Just as with any big decision, there are some downsides to consider. When you’re spending retirement at sea, there are some special considerations that might give you pause – because these disadvantages may be substantial enough to make or break your plans.


·        Your medical plan might have restrictions on care outside of the country. For instance, Medicare might cover medically necessary care while on a cruise ship, assuming that the ship is in a U.S. port or you are within six hours of a U.S. port, according to United Healthcare.3 But if you are on a cruise ship sailing the world, you will quickly be outside of that treatment zone. That means you have to choose other medical coverage, which can get quite pricey.

·        Things that you might have relied on in the United States, such as in-home or mobile medical alert systems for seniors that use cell networks or require a landline, will not be available for use in other countries or while at sea. Telehealth options with your home doctor might not be available either, depending upon the policies of the doctor or the telehealth company.

·        You might miss your family and friends – though there are some cruises that allow you to invite them to come with you for a short period of time. For instance, Life at Sea Cruises allows you to bring a friend or family member with you on the ship for no additional charge for up to 30 days. But keep in mind that those family members or friends might not be able to find the time in their schedule to be away from home for that long.

·        While the ship might have a hospital with excellent staff, there is only so much they can do with limited facilities.
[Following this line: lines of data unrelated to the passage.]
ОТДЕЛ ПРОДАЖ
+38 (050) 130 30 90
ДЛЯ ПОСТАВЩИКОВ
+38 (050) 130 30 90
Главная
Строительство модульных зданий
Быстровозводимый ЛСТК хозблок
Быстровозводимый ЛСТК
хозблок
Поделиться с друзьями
This means that if you suffer a medical emergency, you don’t have the luxury of something like a fall alert device to reach out for help and get to a full-fledged hospital quickly. If you have a true medical emergency on a cruise ship, you might need to be flown out to the nearest hospital that can handle your condition, and that can waste precious moments and cost a lot of money.

·        Some cruises aren’t designed to accommodate those with wheelchairs or other mobility issues. This can be a hassle if you choose a particular cruise for a long period of time and find that you can’t access many of the amenities. That’s why it’s important to look for a cruise that caters to seniors; however, these might be more expensive than something like the Life at Sea Cruises option.


Sailing Into Your Golden Years


Before you make the choice to spend years on a cruise ship, start out with a shorter option that allows you to try it out. Perhaps a 30-day cruise that stays closer to home is a good idea at first; it allows you to take advantage of the Medicare rules that keep you covered in the event of medical emergencies, as well as gives you the time to really think about whether you could live on a ship for years.


It’s also a great idea to talk to others who have chosen to spend much of their golden years on a ship. What did they like about it? What did they find difficult? How did they overcome the challenges they faced? Ask if there were any hidden costs that caught them by surprise and depleted their retirement funds faster than they expected.


As you cruise on the waters near the United States, remember that an emergency alert system can help keep you safe. Though these devices might work just fine for inland cruises, they won’t work once you get too far out on an ocean cruise. For instance, medical alert technology would work just fine in a port of call in San Diego or Miami, but might not work at all once you’re several miles away from land.


However, a medical alert system (also known as a personal emergency response system) is an excellent idea to keep on hand when you venture back to the United States to visit family and friends. It pays to be safe no matter where you choose to retire – on the high seas or right there in your easy chair at home.